**Activities**
A. Transcribe everything from "When the bishop" down to "of the sanctuary." in the passage about Cuthbert's opened tomb.
B. Based on the passage about Cuthbert's opened tomb, explain why the brethren took a portion of the clothes from one of the extremities.

Now Divine Providence, wishing to show to what glory this holy man was exalted after death, who even before death had been distinguished by so many signs and miracles, inspired the minds of the brethren with a wish to remove his bones, which they expected to find dry and free from his decayed flesh, and to put them in a small coffer, on the same spot, above the ground, as objects of veneration to the people. This wish they communicated to the holy Bishop Eadbert about the middle of Quadragesima; and he ordered them to execute this on the 20th of April, which was the anniversary of the day of his burial. They accordingly did so; and opening the tomb, found his body entire, as if he were still alive, and his joints were still flexible, as if he were not dead, but sleeping. His clothes, also, were still undecayed, and seemed to retain their original freshness and colour. When the brethren saw this, they were so astonished, that they could scarcely speak, or look on the miracle which lay before them, and they hardly knew what they were doing. As a proof of the uncorrupted state of the clothes, they took a portion of them from one of the extremities,-for they did not dare to take any from the body itself,-and hastened to tell what they had found to the bishop, who was then walking alone at a spot remote from the monastery, and closed in by the flowing waves of the sea. Here it was his custom to pass the Quadragesima; and here he occupied himself forty days before the birthday of our Lord in the utmost devotion, accompanied with abstinence, prayer, and tears. Here, also, his venerable predecessor, Cuthbert, before he went to Farne, as we have related, Spent a portion of his spiritual warfare in the service of the Lord. The brethren brought with them, also, the piece of cloth in which the body of the saint had been wrapped. The bishop thanked them for the gift, and heard their report with eagerness, and with great earnestness kissed the cloth as if it were still on the saint’s body. “Fold up the body,” said he, ” in new cloth instead of this, and place it in the chest which you have prepared. But I know of a certainty that the place which has been consecrated by the virtue of this heavenly miracle will not long remain empty; and happy is he to whom the Lord, who is the giver of true happiness, shall grant to rest therein.” To these words he added what I have elsewhere expressed in verse, and said,

” What man the wondrous gifts of God shall tell?
What ear the joys of paradise shall hear?
Triumphant o’er the gates of death and hell,
The just shall live amid the starry sphere,” &c.

When the bishop had said much more to this effect, with many tears and much contrition, the brethren did as he ordered them; and having folded up the body in some new cloth, and placed it in a chest, laid it on the pavement of the sanctuary.

**Material provided**
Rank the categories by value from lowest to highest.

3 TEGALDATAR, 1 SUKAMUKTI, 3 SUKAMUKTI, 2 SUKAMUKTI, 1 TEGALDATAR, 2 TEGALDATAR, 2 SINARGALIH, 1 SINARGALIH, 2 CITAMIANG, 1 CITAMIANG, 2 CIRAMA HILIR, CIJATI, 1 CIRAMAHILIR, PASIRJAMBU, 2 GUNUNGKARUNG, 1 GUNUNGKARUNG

**Answers below**
A.
When the bishop had said much more to this effect, with many tears and much contrition, the brethren did as he ordered them; and having folded up the body in some new cloth, and placed it in a chest, laid it on the pavement of the sanctuary.

B. They wanted the portion as proof that the clothes were uncorrupted. They took it from one of the extremities because they did not dare to take any from the body itself.